INSTRUCTIONS FOR THE TASK: Translate this sentence from the text below on the Northern response to Fort Sumter into Spanish: "Perhaps there was an explanatory power in the flags themselves."

TEXT EXTRACT:
• • • • • • •
Indeed, the response to Sumter seemed to manifest itself, among Northerners of every political and cultural hue, as a kind of flag mania. Along the thoroughfares of major cities, each shop and office “successively ran up its colors like a fleet of ships on the eve of the action.” On village greens and town squares—places where it had never previously occurred to anyone that the national emblem belonged—citizens gathered for solemn ceremonies around hastily erected poles. (And from that day to this, there would scarcely be a single American hamlet, no matter how tiny, that did not display the Stars and Stripes in its most conspicuous available spot.) Artists and intellectuals were swept up in the moment as well. The painter Frederic Church, previously known for producing landscapes of exquisite delicacy, now daubed a canvas with a garish piece of patriotic kitsch: a sunrise scene in which the clouds formed red and white stripes, with a square patch of stars twinkling against blue sky in the upper left. (This was quickly transformed into a best-selling lithograph.)119
For a century and a half, historians have struggled to explain exactly why the attack at Charleston struck such a transformative chord. Even Bruce Catton, one of the Civil War’s greatest twentieth-century chroniclers, was left scratching his head: “In the strangely revealing light of the exploding shell,” he wrote, Americans “saw something that was to carry them through four years of war. It is hard to say just what it was, for no one bothered to be explicit about it and time has dimmed it anyway.” George Bancroft, America’s most revered historian in the 1860s, did try to be explicit, and came up with a tortured explanation involving navigation rights on the Chesapeake and Mississippi. But in any case, he remembered of that April, “I witnessed the sublimest spectacle I ever saw.”120
Perhaps there was an explanatory power in the flags themselves. Two weeks after Sumter’s surrender, Henry Ward Beecher gave a sermon at his Brooklyn church to bless the colors that two local volunteer companies were carrying with them to war. With characteristic theatricality, the great preacher eulogized the flag in Christlike terms:
It was upon these streaming bars and upon these bright stars that every one of that immense concentric range of guns was aimed, when Sumter was lifted up in the midst, almost like another witnessing Calvary.… And do you know that when it was fallen, in the streets of a Southern city, it was trailed, hooted at, pierced with swords? Men that have sat in the Senate of the United States ran out to trample upon it; it was fired on and slashed by the mob; it was dragged through the mud; it was hissed at and spit upon; and so it was carried through Southern cities! That our flag … should, in our own nation, and by our own people, be spit upon, and trampled under foot, is more than the heart of man can bear! … It is not a painted rag. It is a whole national history. It is the Constitution. It is the government. It is the free people that stand in the government on the Constitution.121
Whitman expressed the same idea in plainer language—although the simple words masked deeper complexities—when he wrote: “The negro was not the chief thing: the chief thing was to stick together.”
• • • • • • •
DATA SEGMENT:
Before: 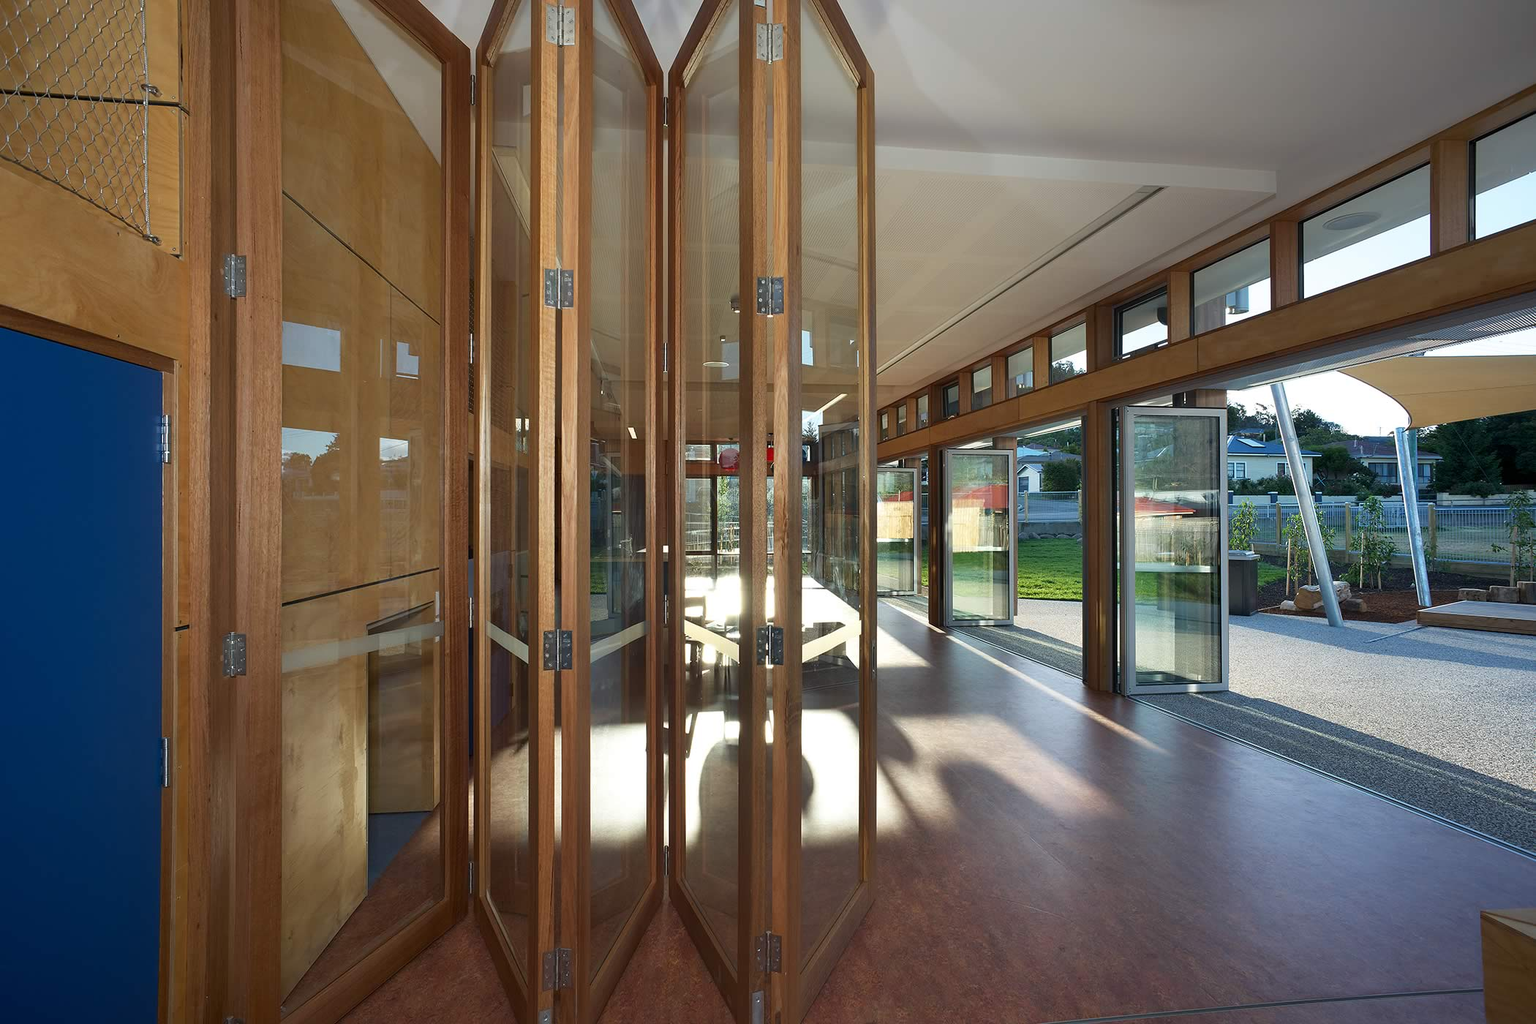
• • • • • • •
EXPECTED ANSWER: Quizás había un poder explicativo en las propias banderas.